Człowiek śmiertelny nie chce umierać. A przecież musi pozostać śmiertelny, choćby ani na moment nie zaakceptował śmierci. Nic ci z tego nie przyjdzie, że nie chcesz umrzeć, niczego nie zdziałasz, niczego nie wymusisz. Nie potrafisz usunąć konieczności umierania. Przyjdzie to, czego się boisz, choć tego nie chcesz; nadejdzie to, co odsuwasz, choć się temu sprzeciwiasz. Wprawdzie udaje ci się odsunąć śmierć, ale czy uda ci się ją usunąć? Zatem jeśli miłośnicy tego życia tak zabiegają o to, żeby śmierć odsunąć, to o ileż bardziej nie trzeba żałować trudu, aby ją usunąć! Oczywiście, nie chcesz umrzeć. Zatem zmień miłość, a zobaczysz śmierć – nie tę, która przyjdzie, mimo że jej nie chcesz, ale tę, której, jeśli zechcesz, unikniesz
A jednak – i niewiele się na to poradzi – człowiek boi się śmierci.
Jeśli boisz się śmierci, ukochaj zmartwychwstanie. Żyjmy na tym świecie jak pielgrzymi.

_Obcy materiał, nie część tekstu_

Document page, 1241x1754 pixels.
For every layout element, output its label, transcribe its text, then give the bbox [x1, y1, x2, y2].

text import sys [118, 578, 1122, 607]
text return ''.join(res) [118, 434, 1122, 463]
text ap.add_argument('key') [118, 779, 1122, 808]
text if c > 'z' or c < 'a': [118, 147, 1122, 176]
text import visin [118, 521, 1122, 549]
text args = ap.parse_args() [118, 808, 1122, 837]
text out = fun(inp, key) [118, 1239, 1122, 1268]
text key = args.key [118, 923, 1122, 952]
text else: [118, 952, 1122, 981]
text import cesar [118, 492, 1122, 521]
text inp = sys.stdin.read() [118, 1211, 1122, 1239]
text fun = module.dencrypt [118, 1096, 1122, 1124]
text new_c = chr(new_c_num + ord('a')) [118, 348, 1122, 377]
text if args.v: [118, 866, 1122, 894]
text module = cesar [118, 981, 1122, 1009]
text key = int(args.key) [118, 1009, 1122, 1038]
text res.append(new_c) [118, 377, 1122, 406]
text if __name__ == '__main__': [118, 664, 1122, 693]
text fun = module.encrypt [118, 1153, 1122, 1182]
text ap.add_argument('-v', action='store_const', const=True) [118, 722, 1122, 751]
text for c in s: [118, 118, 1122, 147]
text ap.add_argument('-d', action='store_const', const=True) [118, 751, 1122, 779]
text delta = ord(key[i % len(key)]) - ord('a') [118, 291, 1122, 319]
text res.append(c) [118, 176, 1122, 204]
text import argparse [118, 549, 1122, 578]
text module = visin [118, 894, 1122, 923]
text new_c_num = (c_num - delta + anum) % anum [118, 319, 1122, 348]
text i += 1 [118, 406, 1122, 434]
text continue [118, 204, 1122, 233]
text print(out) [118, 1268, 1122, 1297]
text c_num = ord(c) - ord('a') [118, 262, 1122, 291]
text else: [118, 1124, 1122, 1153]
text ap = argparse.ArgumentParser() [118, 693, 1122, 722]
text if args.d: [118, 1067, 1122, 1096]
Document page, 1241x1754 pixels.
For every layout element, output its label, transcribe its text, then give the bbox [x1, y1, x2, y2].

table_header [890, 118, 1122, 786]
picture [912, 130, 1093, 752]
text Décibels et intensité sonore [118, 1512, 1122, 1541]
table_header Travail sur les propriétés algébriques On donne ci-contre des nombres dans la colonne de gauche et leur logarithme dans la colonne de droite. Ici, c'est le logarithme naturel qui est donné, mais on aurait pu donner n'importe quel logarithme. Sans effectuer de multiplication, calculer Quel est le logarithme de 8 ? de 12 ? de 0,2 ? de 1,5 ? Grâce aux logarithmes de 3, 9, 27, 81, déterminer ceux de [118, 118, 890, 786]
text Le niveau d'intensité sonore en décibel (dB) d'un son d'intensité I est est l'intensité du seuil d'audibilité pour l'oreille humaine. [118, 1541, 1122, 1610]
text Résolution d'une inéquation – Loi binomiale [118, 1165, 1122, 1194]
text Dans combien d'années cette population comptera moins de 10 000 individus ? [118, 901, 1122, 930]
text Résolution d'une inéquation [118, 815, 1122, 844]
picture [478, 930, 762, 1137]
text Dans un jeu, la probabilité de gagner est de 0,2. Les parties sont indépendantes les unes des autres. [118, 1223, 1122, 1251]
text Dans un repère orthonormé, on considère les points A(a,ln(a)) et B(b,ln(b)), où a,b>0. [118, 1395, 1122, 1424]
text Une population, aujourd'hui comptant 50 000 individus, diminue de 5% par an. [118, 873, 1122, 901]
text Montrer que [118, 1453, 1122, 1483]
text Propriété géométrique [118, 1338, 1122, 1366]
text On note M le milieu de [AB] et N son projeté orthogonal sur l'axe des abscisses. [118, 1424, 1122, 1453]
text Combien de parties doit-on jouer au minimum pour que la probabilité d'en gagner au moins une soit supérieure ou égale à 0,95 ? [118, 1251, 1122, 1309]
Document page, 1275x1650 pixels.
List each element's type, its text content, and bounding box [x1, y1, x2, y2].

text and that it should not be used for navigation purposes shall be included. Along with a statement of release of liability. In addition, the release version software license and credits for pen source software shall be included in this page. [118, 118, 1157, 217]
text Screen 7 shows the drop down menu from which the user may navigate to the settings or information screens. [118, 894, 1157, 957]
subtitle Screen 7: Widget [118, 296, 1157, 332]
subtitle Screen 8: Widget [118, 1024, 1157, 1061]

Pamiętajmy o tym, że przemijamy, a mniej będziemy grzeszyć. Raczej dziękujmy Panu Bogu naszemu za to, że ostatni dzień naszego życia nastąpi i niedługo, i nie wiadomo kiedy. Bardzo krótka jest odległość między wczesnym dzieciństwem i sędziwą starością. Gdyby Adam umarł dopiero dzisiaj, cóż by mu z tego przyszło, że żył tak długo? Czy jest długie to, co ma koniec? Nikt nie przywróci dnia wczorajszego, dzień jutrzejszy bardzo szybko przyjdzie i przeminie. Żyjmy dobrze na tym krótkim odcinku, abyśmy tam doszli, gdzie nie będziemy przemijać. Słowa ulatują i godziny mijają. I tak cały nasz wiek, wszystkie nasze czyny i dostojeństwa, i biedy, i doczesne szczęście. Wszystko przemija. Ale się nie lękajmy: Słowo Pana trwa na wieki.